The three-arbitrator default rule is the most controversial aspect of Israel’s adoption of the Model Law.  Therefore, it strains credulity to believe that none of the lawyers who attended the Knesset session expected that the precise question that was posed by Chairman Rothman — namely, whether there are any countries that have adopted the Model Law without adopting the three-arbitrator default rule – would be asked.

The Chairman’s question was highly foreseeable.

From the perspective of the Knesset members in attendance at the December public session, it was not unreasonable for them to rely upon the answer given by the only non-MK to address the issue of the three-arbitrator default rule. Chairman Rothman asked the right question. He was simply given an erroneous answer – which was not corrected by anyone – even though there was no shortage of lawyers in attendance (including some on a government salary) who should have known of at least some of the information set forth in section II above.

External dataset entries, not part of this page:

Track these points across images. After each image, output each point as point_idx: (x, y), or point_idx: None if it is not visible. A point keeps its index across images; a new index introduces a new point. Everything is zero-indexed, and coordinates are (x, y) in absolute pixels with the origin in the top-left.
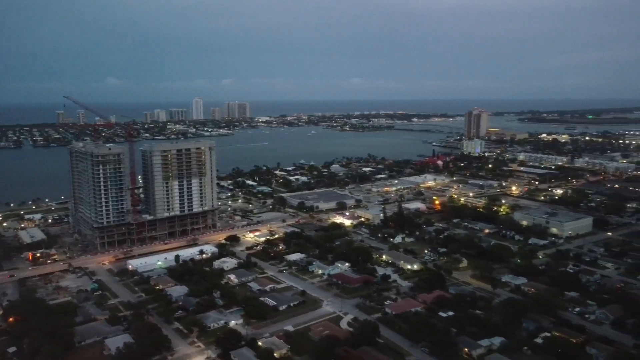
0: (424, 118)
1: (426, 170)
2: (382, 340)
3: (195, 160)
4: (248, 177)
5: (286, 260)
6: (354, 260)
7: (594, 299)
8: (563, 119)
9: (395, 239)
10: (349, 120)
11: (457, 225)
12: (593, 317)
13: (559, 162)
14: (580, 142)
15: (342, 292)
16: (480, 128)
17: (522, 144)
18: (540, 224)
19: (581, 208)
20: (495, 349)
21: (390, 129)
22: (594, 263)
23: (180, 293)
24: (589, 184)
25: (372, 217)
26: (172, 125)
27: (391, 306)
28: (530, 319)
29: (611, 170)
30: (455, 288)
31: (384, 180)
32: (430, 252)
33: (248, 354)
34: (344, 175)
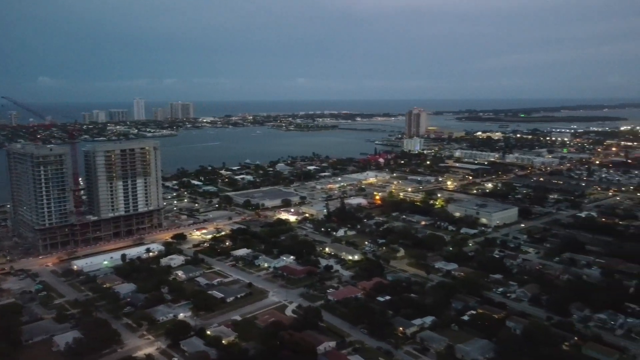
0: (368, 117)
1: (368, 167)
2: (325, 324)
3: (140, 160)
4: (193, 177)
5: (233, 255)
6: (298, 253)
7: (515, 279)
8: (498, 117)
9: (338, 232)
10: (294, 120)
11: (396, 218)
12: (514, 296)
13: (492, 158)
14: (511, 140)
15: (287, 283)
16: (420, 127)
17: (459, 142)
18: (472, 215)
19: (509, 200)
20: (427, 327)
21: (334, 128)
22: (518, 248)
23: (128, 290)
24: (517, 178)
25: (316, 213)
26: (112, 126)
27: (333, 294)
28: (458, 299)
29: (537, 164)
30: (392, 275)
31: (328, 178)
32: (370, 244)
33: (197, 343)
34: (289, 173)
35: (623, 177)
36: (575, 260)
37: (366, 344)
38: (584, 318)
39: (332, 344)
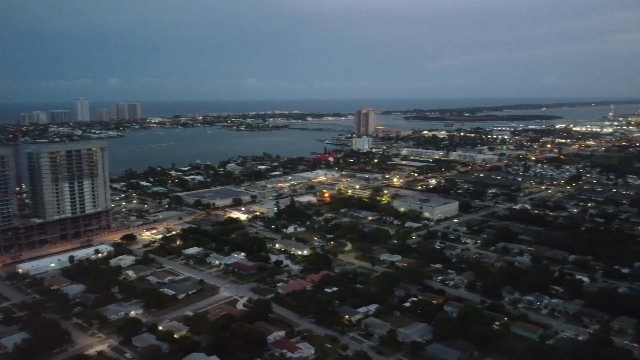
0: (318, 117)
1: (318, 166)
2: (275, 315)
3: (87, 162)
4: (142, 178)
5: (184, 254)
6: (249, 250)
7: (454, 268)
8: (444, 117)
9: (288, 229)
10: (245, 120)
11: (344, 215)
12: (452, 283)
13: (436, 155)
14: (456, 138)
15: (238, 279)
16: (369, 126)
17: (406, 140)
18: (415, 210)
19: (451, 195)
20: (371, 314)
21: (285, 128)
22: (457, 240)
23: (77, 291)
24: (460, 174)
25: (266, 211)
26: (54, 127)
27: (283, 287)
28: (401, 288)
29: (478, 161)
30: (340, 268)
31: (279, 177)
32: (319, 239)
33: (149, 338)
34: (240, 173)
35: (555, 172)
36: (509, 249)
37: (314, 332)
38: (514, 300)
39: (281, 333)
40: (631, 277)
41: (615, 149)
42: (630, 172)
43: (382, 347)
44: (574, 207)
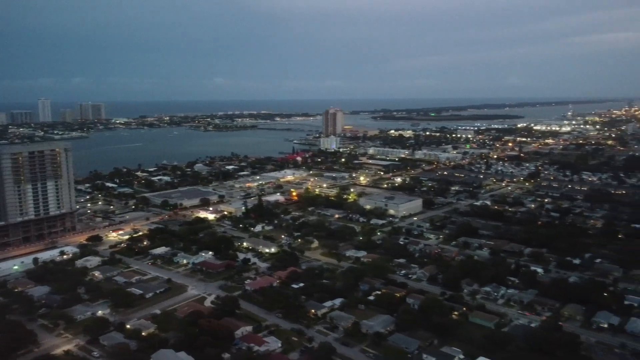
0: (287, 117)
1: (286, 166)
2: (242, 312)
3: (50, 163)
4: (107, 179)
5: (151, 254)
6: (217, 249)
7: (417, 262)
8: (410, 116)
9: (256, 228)
10: (213, 121)
11: (311, 213)
12: (415, 277)
13: (402, 154)
14: (421, 137)
15: (206, 277)
16: (337, 126)
17: (373, 140)
18: (381, 207)
19: (415, 192)
20: (336, 308)
21: (253, 128)
22: (420, 235)
23: (42, 292)
24: (424, 172)
25: (234, 211)
26: (14, 128)
27: (250, 284)
28: (366, 282)
29: (443, 160)
30: (306, 264)
31: (247, 177)
32: (287, 237)
33: (117, 337)
34: (207, 173)
35: (516, 170)
36: (469, 243)
37: (281, 326)
38: (473, 291)
39: (249, 329)
40: (581, 268)
41: (572, 147)
42: (585, 169)
43: (346, 338)
44: (532, 203)
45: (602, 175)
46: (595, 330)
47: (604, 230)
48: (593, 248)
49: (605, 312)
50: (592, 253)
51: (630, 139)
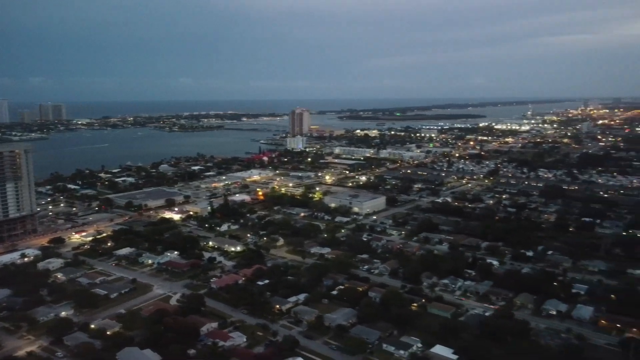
0: (254, 117)
1: (253, 166)
2: (208, 309)
3: (9, 164)
4: (69, 181)
5: (116, 255)
6: (182, 249)
7: (379, 258)
8: (376, 116)
9: (222, 227)
10: (178, 121)
11: (277, 212)
12: (377, 271)
13: (367, 153)
14: (386, 136)
15: (172, 277)
16: (303, 126)
17: (339, 139)
18: (345, 205)
19: (379, 190)
20: (301, 303)
21: (220, 128)
22: (383, 232)
23: (2, 295)
24: (388, 171)
25: (200, 211)
26: None
27: (216, 282)
28: (329, 277)
29: (407, 158)
30: (272, 262)
31: (213, 177)
32: (253, 236)
33: (81, 337)
34: (172, 174)
35: (476, 167)
36: (429, 239)
37: (246, 322)
38: (432, 284)
39: (214, 325)
40: (534, 259)
41: (530, 145)
42: (541, 166)
43: (310, 332)
44: (490, 199)
45: (557, 172)
46: (544, 317)
47: (556, 224)
48: (545, 241)
49: (554, 300)
50: (545, 246)
51: (584, 138)
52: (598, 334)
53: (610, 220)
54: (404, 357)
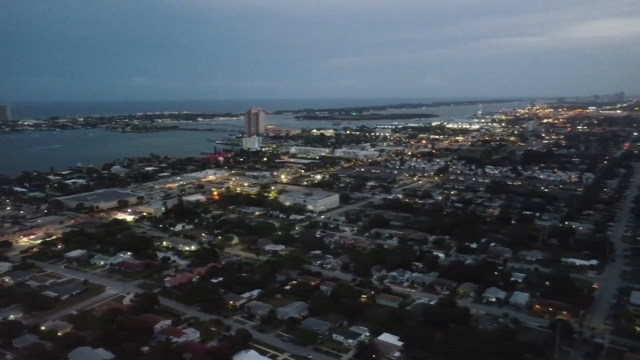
0: (210, 117)
1: (208, 166)
2: (162, 307)
3: None
4: (16, 183)
5: (66, 257)
6: (135, 249)
7: (331, 253)
8: (333, 116)
9: (176, 227)
10: (132, 122)
11: (232, 211)
12: (329, 266)
13: (323, 153)
14: (342, 136)
15: (125, 277)
16: (259, 126)
17: (295, 139)
18: (300, 203)
19: (334, 188)
20: (254, 298)
21: (175, 129)
22: (336, 228)
23: None
24: (343, 170)
25: (154, 211)
26: None
27: (170, 280)
28: (283, 273)
29: (361, 157)
30: (226, 260)
31: (167, 178)
32: (207, 235)
33: (31, 338)
34: (125, 175)
35: (427, 165)
36: (380, 234)
37: (200, 318)
38: (381, 277)
39: (168, 322)
40: (478, 251)
41: (479, 143)
42: (489, 163)
43: (263, 325)
44: (439, 195)
45: (502, 168)
46: (484, 304)
47: (500, 218)
48: (489, 233)
49: (494, 288)
50: (488, 238)
51: (530, 136)
52: (532, 317)
53: (548, 213)
54: (352, 345)
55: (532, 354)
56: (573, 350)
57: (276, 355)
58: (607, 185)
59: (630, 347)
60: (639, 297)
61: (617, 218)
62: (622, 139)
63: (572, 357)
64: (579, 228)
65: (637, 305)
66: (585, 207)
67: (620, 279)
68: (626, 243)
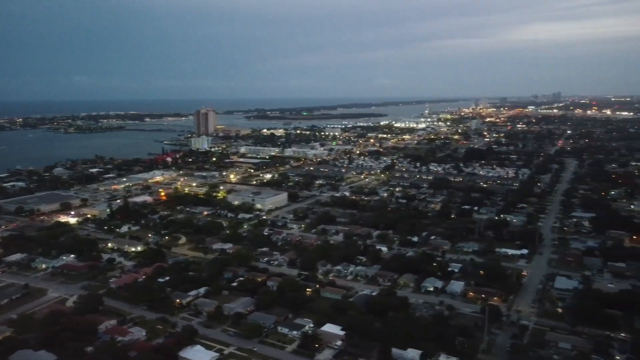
0: (157, 118)
1: (155, 167)
2: (107, 308)
3: None
4: None
5: (5, 261)
6: (79, 252)
7: (279, 250)
8: (284, 115)
9: (122, 228)
10: (75, 122)
11: (180, 211)
12: (276, 262)
13: (273, 152)
14: (292, 135)
15: (68, 280)
16: (209, 126)
17: (246, 139)
18: (248, 202)
19: (282, 187)
20: (201, 295)
21: (121, 129)
22: (284, 226)
23: None
24: (292, 168)
25: (99, 213)
26: None
27: (115, 281)
28: (230, 271)
29: (310, 156)
30: (173, 259)
31: (113, 179)
32: (154, 235)
33: None
34: (68, 177)
35: (374, 163)
36: (327, 230)
37: (146, 317)
38: (326, 271)
39: (113, 322)
40: (419, 244)
41: (425, 142)
42: (433, 160)
43: (209, 321)
44: (385, 192)
45: (445, 165)
46: (423, 293)
47: (440, 212)
48: (430, 227)
49: (432, 278)
50: (428, 232)
51: (472, 134)
52: (466, 304)
53: (486, 207)
54: (296, 337)
55: (462, 336)
56: (501, 332)
57: (222, 349)
58: (541, 180)
59: (552, 327)
60: (563, 282)
61: (547, 210)
62: (556, 137)
63: (500, 338)
64: (513, 220)
65: (560, 290)
66: (519, 201)
67: (548, 266)
68: (554, 233)
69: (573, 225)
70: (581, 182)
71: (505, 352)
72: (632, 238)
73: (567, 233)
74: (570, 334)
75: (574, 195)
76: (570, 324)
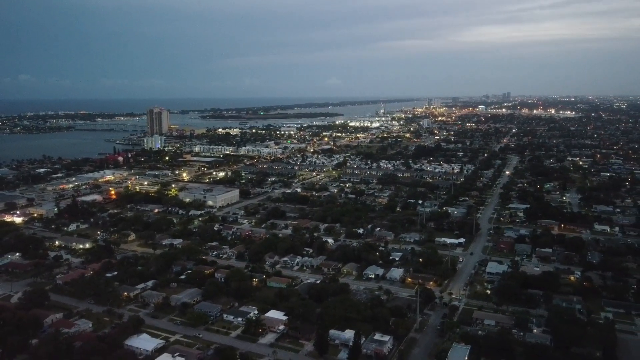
0: (109, 117)
1: (106, 166)
2: (54, 303)
3: None
4: None
5: None
6: (24, 250)
7: (228, 244)
8: (240, 115)
9: (70, 227)
10: (21, 122)
11: (130, 209)
12: (225, 256)
13: (227, 151)
14: (247, 134)
15: (13, 278)
16: (162, 125)
17: (200, 138)
18: (200, 199)
19: (235, 185)
20: (149, 288)
21: (71, 129)
22: (235, 221)
23: None
24: (246, 166)
25: (45, 212)
26: None
27: (62, 278)
28: (178, 264)
29: (264, 154)
30: (121, 255)
31: (61, 179)
32: (103, 233)
33: None
34: (14, 177)
35: (327, 161)
36: (276, 224)
37: (93, 310)
38: (273, 262)
39: (59, 316)
40: (364, 236)
41: (377, 140)
42: (383, 157)
43: (156, 312)
44: (335, 188)
45: (395, 162)
46: (365, 280)
47: (387, 206)
48: (376, 220)
49: (374, 266)
50: (374, 224)
51: (424, 132)
52: (404, 289)
53: (430, 200)
54: (241, 323)
55: (396, 316)
56: (434, 312)
57: (168, 337)
58: (484, 174)
59: (480, 306)
60: (493, 267)
61: (487, 203)
62: (502, 135)
63: (432, 318)
64: (454, 212)
65: (491, 274)
66: (461, 194)
67: (482, 253)
68: (491, 223)
69: (509, 216)
70: (520, 176)
71: (435, 330)
72: (560, 226)
73: (503, 223)
74: (496, 312)
75: (512, 188)
76: (496, 303)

IV  Lessons to be Learned From Other Countries:

Should Israel ignore the fact that at least seven countries adopted the Model Law while rejecting the default rule of three arbitrators?  Absolutely not.

Let’s start with Singapore, a country the population of which is smaller than Israel by four million, yet its gross domestic product is almost that of Israel. Singapore has a very good reputation as a location for conducting international arbitration.

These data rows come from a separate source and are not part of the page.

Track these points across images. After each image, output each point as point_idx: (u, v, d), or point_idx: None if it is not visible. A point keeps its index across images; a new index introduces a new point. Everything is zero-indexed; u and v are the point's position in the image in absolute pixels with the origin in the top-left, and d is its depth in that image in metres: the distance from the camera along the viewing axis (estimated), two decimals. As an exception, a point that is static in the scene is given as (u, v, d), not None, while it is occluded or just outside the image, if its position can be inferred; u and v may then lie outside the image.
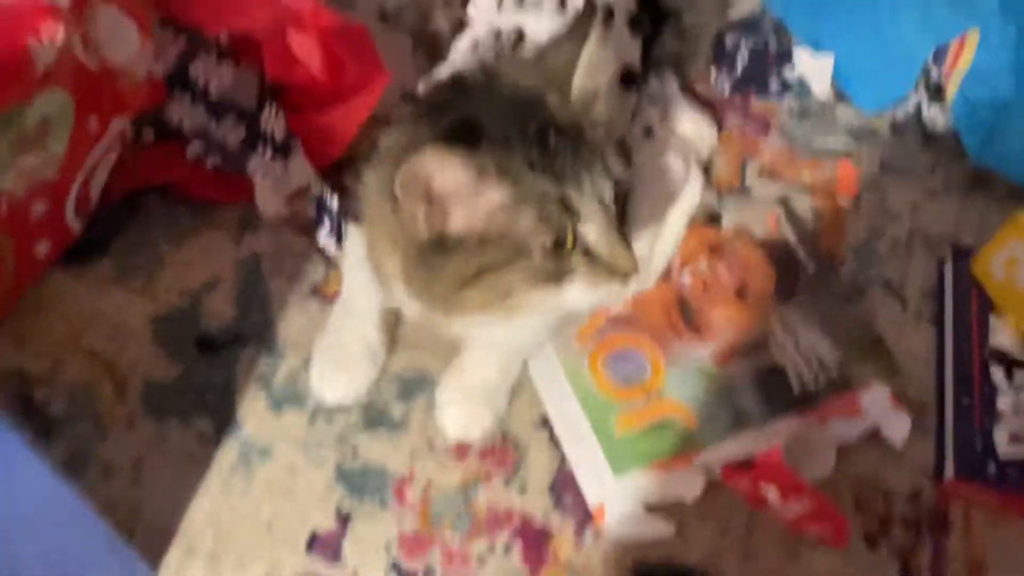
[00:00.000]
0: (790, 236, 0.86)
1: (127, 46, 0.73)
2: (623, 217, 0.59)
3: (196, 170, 0.78)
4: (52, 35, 0.59)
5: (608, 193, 0.57)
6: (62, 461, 0.68)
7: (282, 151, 0.77)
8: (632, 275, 0.58)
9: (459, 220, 0.56)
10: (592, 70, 0.59)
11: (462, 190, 0.55)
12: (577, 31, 0.59)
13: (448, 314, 0.59)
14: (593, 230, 0.56)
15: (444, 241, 0.55)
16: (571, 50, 0.59)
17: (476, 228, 0.56)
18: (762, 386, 0.77)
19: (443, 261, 0.56)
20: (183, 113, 0.78)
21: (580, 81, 0.58)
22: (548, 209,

Like Singapore, Hong Kong has a thriving international arbitration industry.  See HKIAC’s Arbitration Caseload Hits Record High In 2022. Like Singapore, the population of Hong Kong is less than that of Israel – yet Hong Kong’s GDP is slightly greater than that of Israel.

The Singaporean legal system and the Hong Kong legal system are based on the Common Law. The same (obviously) goes for Ireland.

By its sheer size – about 1.4 billion people – India cannot be ignored in the field of international arbitration. India is a “mixed” Common Law jurisdiction.

Presumably each and every one of those seven countries (and maybe others) went through a process similar to one that Chairman Rothman attempted to initiate on December 12, 2023.  In other words, each of those seven countries knew that, upon adopting the Model Law, it would be conveying to the world that it is “open for business” for international arbitrations to take place in its country, yet each such country was concerned as to the costs of a default rule requiring that every dispute be resolved by three arbitrators (as opposed to one arbitrator).  Presumably each of those other countries made the decision that the “marketing upside” of adopting the Model Law “as is” is outweighed by the additional costs of the three-arbitrator default rule.

From the Protocol of the December 12 hearing, it seems that Chairman Rothman wanted to engage the advocates for the Model Law in a debate – presumably an informed one – as to whether the benefits for the Israeli market of adopting the Model Law “as is” are outweighed by the additional costs of the three-arbitrator rule.  The erroneous information that the Chairman was given promptly ended that debate.

The Israeli business community deserved that such a debate take place.

The Knesset should promptly amend the recently enacted statute to cancel the three-arbitrator default rule.

In future posts, we will continue to address issues relating to Israel’s adoption of the Model Law.